§ **WHAT TO PRODUCE**: The lines to copy are those in the listing below that contain the word "writenum".
* * * * * * * * *
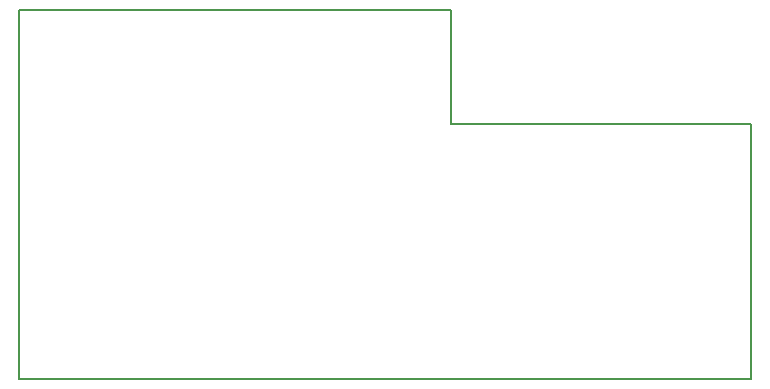
<source format=gbr>
G04 #@! TF.FileFunction,Profile,NP*
%FSLAX46Y46*%
G04 Gerber Fmt 4.6, Leading zero omitted, Abs format (unit mm)*
G04 Created by KiCad (PCBNEW 4.0.7-e2-6376~58~ubuntu16.04.1) date Tue Apr 10 12:50:06 2018*
%MOMM*%
%LPD*%
G01*
G04 APERTURE LIST*
%ADD10C,0.100000*%
%ADD11C,0.150000*%
G04 APERTURE END LIST*
D10*
D11*
X110744000Y-76962000D02*
X110744000Y-76962000D01*
X110744000Y-76708000D02*
X110744000Y-76962000D01*
X147320000Y-76708000D02*
X110744000Y-76708000D01*
X147320000Y-86360000D02*
X147320000Y-76708000D01*
X172720000Y-86360000D02*
X147320000Y-86360000D01*
X172720000Y-107950000D02*
X172720000Y-86360000D01*
X110744000Y-107950000D02*
X172720000Y-107950000D01*
X110744000Y-76962000D02*
X110744000Y-107950000D01*
M02*

</source>
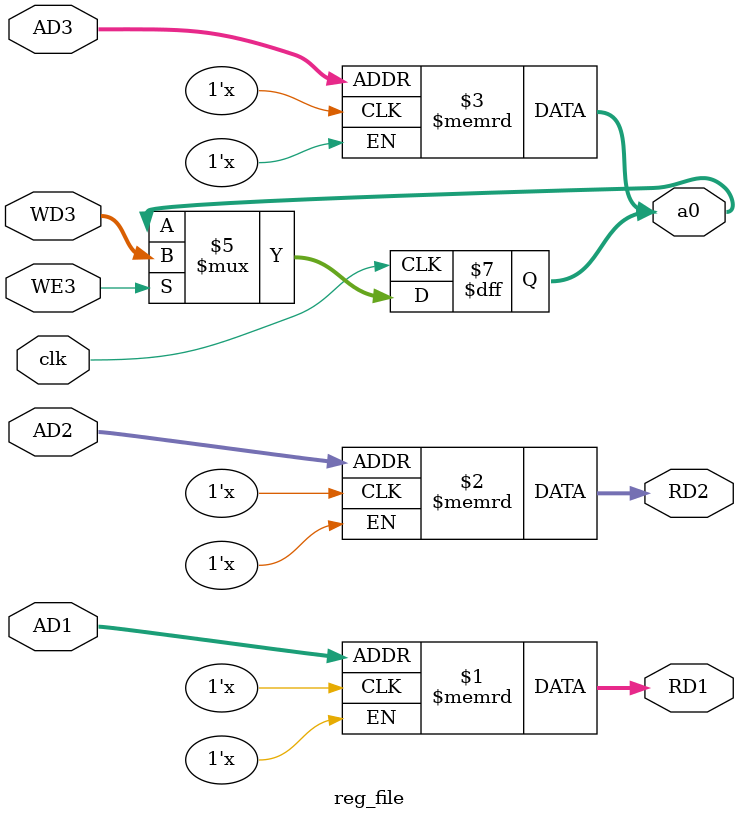
<source format=sv>
module reg_file#(
    parameter ADDRESS_WIDTH = 5,
    DATA_WIDTH = 32
)(
    input logic     clk,
    input logic     WE3, // write enable
    input logic     [ADDRESS_WIDTH-1:0] AD1, //address 1
    input logic     [ADDRESS_WIDTH-1:0] AD2, //address 2
    input logic     [ADDRESS_WIDTH-1:0] AD3, //address 3
    input logic     [DATA_WIDTH -1:0]   WD3, // write data(new sum from alu)
    output logic    [DATA_WIDTH -1:0]   RD1, // data output 1
    output logic    [DATA_WIDTH -1:0]   RD2, // data output 2
    output logic    [DATA_WIDTH -1:0]   a0   // 
);
    logic [31:0] regs[31:0];
 // Asynchronous Read Ports
    assign RD1 = regs[AD1];
    assign RD2 = regs[AD2];
    assign a0  = regs[AD3];

    // Synchronous Write Port
    always_ff @(posedge clk) begin
        if (WE3) 
            a0 <= WD3;
    end
endmodule
</source>
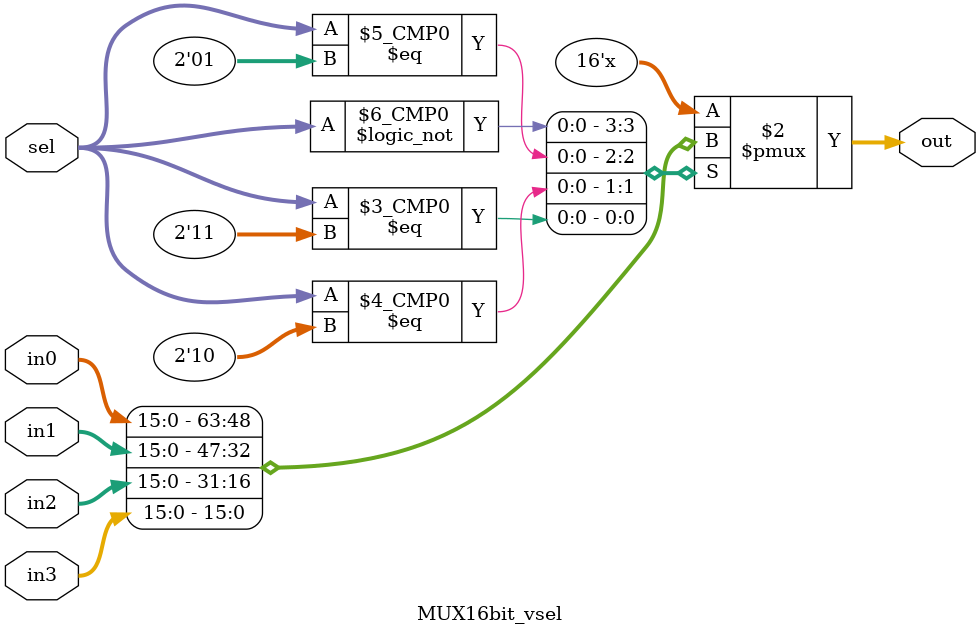
<source format=sv>
module datapath(
    //Inputs
    input [15:0] mdata, sximm8, sximm5,
    input [7:0] PC,
    input [2:0] writenum, readnum,
    input [1:0] shift, ALUop, vsel,
    input clk, write, asel, bsel, loada, loadb, loadc, loads,
    output reg [15:0] datapath_out, //this is C
    output reg [2:0] Z_out,
    input shift_ctrl
);
// Internal registers
reg [15:0] data_in, data_out, in, out, sout, Ain, Bin;
reg [15:0] regAout, regBout;
reg [2:0] Z; //vdffed to Z_out

reg [1:0] shift_ctrl_out;


// Module instantiation
regfile REGFILE(data_in, writenum, write, readnum, clk, data_out); //(1)
ALU ALU(Ain, Bin, ALUop, out, Z); //(2)
shifter SHIFTER(regBout, shift_ctrl_out, sout); //(8)

//(3)
reg [15:0] regAtemp;
assign regAtemp = regAout;
always_ff @(posedge clk)begin
    if(loada)
        regAout = data_out;
    else
        regAout = regAtemp;
end
/*
vDFFE #(16) regA(
    .clk(clk),
    .en(loada),
    .in(data_out),
    .out(regAout)
);
*/

//(4)
vDFFE #(16) regB(
    .clk(clk),
    .en(loadb),
    .in(data_out),
    .out(regBout)
);

//(5)
vDFFE #(16) regC(
    .clk(clk),
    .en(loadc),
    .in(out),
    .out(datapath_out)
);

//(6)
MUX16bit selA(
    .in0(regAout),
    .in1(16'd0),
    .sel(asel),
    .out(Ain)
);

//(7)
MUX16bit selB(
    .in0(sout),
    .in1(sximm5),
    .sel(bsel),
    .out(Bin)
);

//(9)
MUX16bit_vsel vSEL(
    .in0(datapath_out),
    .in1({8'b0,PC}),
    .in2(sximm8),
    .in3(mdata),
    .sel(vsel),
    .out(data_in)
);

//(10)
vDFFE #(3) status(
    .clk(clk),
    .en(loads),
    .in(Z),
    .out(Z_out)
);

//SPECIAL shift operation MUX specially designed for STR operations with negative imm5
//when ON, overide shift to 00 (ADD)

always_comb begin
    if(shift_ctrl)
        shift_ctrl_out = 2'b00;
    else 
        shift_ctrl_out = shift;
end


endmodule


//register with load enable
module vDFFE(clk, en, in, out) ;
  parameter n = 1;  // width
  input clk, en ;
  input [n-1:0] in ;
  output reg [n-1:0] out ;
  wire [n-1:0] next_out ;

  assign next_out = en ? in : out;

  always @(posedge clk)
    out = next_out;  
endmodule

//16 bit mux
module MUX16bit(in0, in1, sel, out);
    input [15:0] in0;
    input [15:0] in1;
    input sel;
    output [15:0] out;

    assign out = sel? in1 : in0;
endmodule

//16-bit mux for vsel
module MUX16bit_vsel(in0,in1,in2,in3,sel,out);

input [15:0] in0;
input [15:0] in1;
input [15:0] in2;
input [15:0] in3;
input [1:0] sel;
output reg [15:0] out;

always @(*) begin 
    case(sel) 
    2'b00: out = in0;
    2'b01: out = in1;
    2'b10: out = in2;
    2'b11: out = in3;
    default: out = 16'bxxxxxxxxxxxxxxxx;
    endcase
end


endmodule
</source>
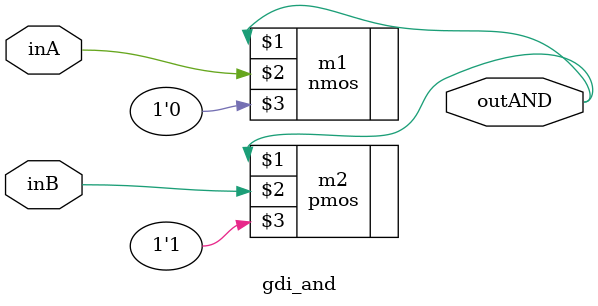
<source format=v>
`timescale 1ns/1ps

module gdi_and(
    input inA,
    input inB,
    output outAND
);

  nmos #(2) m1 (outAND, inA, 1'b0);
  pmos #(2) m2 (outAND, inB, 1'b1);

endmodule

</source>
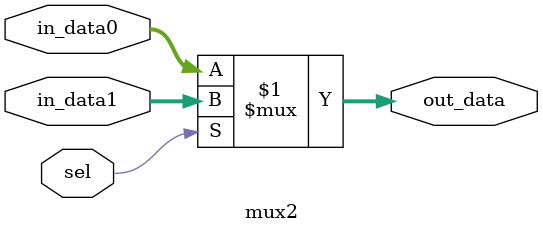
<source format=v>
module mux2 (
    input sel,
    input [31:0] in_data0, in_data1,
    output [31:0] out_data
);
    assign out_data = (sel) ? in_data1 : in_data0;
endmodule
</source>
* * * * * * * * *
§ **ANSWER TO THE EXERCISE**:
    input [2:0] writenum, readnum,
regfile REGFILE(data_in, writenum, write, readnum, clk, data_out); //(1)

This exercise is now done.